All things must pass

The other day my partner fell off his bicycle and dislocated his shoulder. The pain transformed him into someone else. When I arrived at the hospital, I thought it might have been the morphine that had sucked his life away, but the moment the doctor finally popped the humerus back into its joint, his face flickered with joy and I could see his familiar self regain the territory behind his eyes. His individuality was immediately restored. I understood then how intense pain can steal someone’s soul. I understood how chronic pain sufferers could sometimes rather die than continue living without their full identities. The loneliness is overwhelming when your own mind can’t be there for you.

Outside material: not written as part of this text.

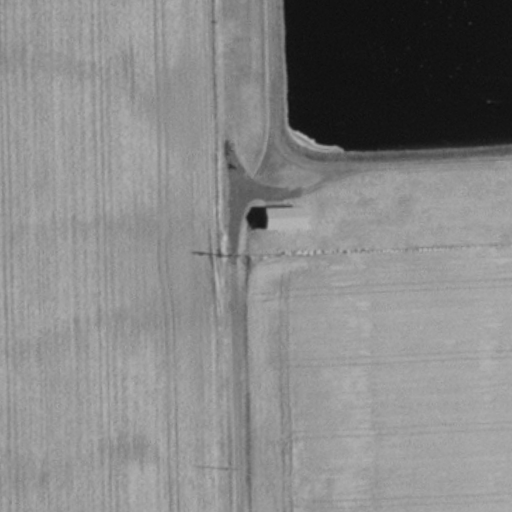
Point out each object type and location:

And emotional pain can feel the same when, even though you are told it will end, you are not convinced. Grieving, depression, extreme shame can consume much of the energy normally used to hold a personality together. When part of your brain’s power is removed, with no guarantee that it will ever return, it can be tempting to spiral downwards, losing more and more of your selfhood at every rotation.
This is why I think it is so important to force into your head, preferably when you are not hurting, the mantra that all things must pass. Although these words were used by the bible and George Harrison in slightly different ways, they can also mean that life is always made up of highs and lows and your suffering will not last forever. This belief should be implanted so firmly that no amount of agony can make you forget it. In the case of chronic physical pain, of course, it might not seem so straightforward, but there are still better days, pain-management techniques, drug therapies and the hope of future medical breakthroughs. In the case of emotional or mental distress, impermanence is a simple reality. Time will pass, circumstances will change, moods will swing and hearts and minds will heal, and keeping this knowledge at the top of your consciousness in moments when other information becomes submerged in a flood of pain, might keep you from drowning.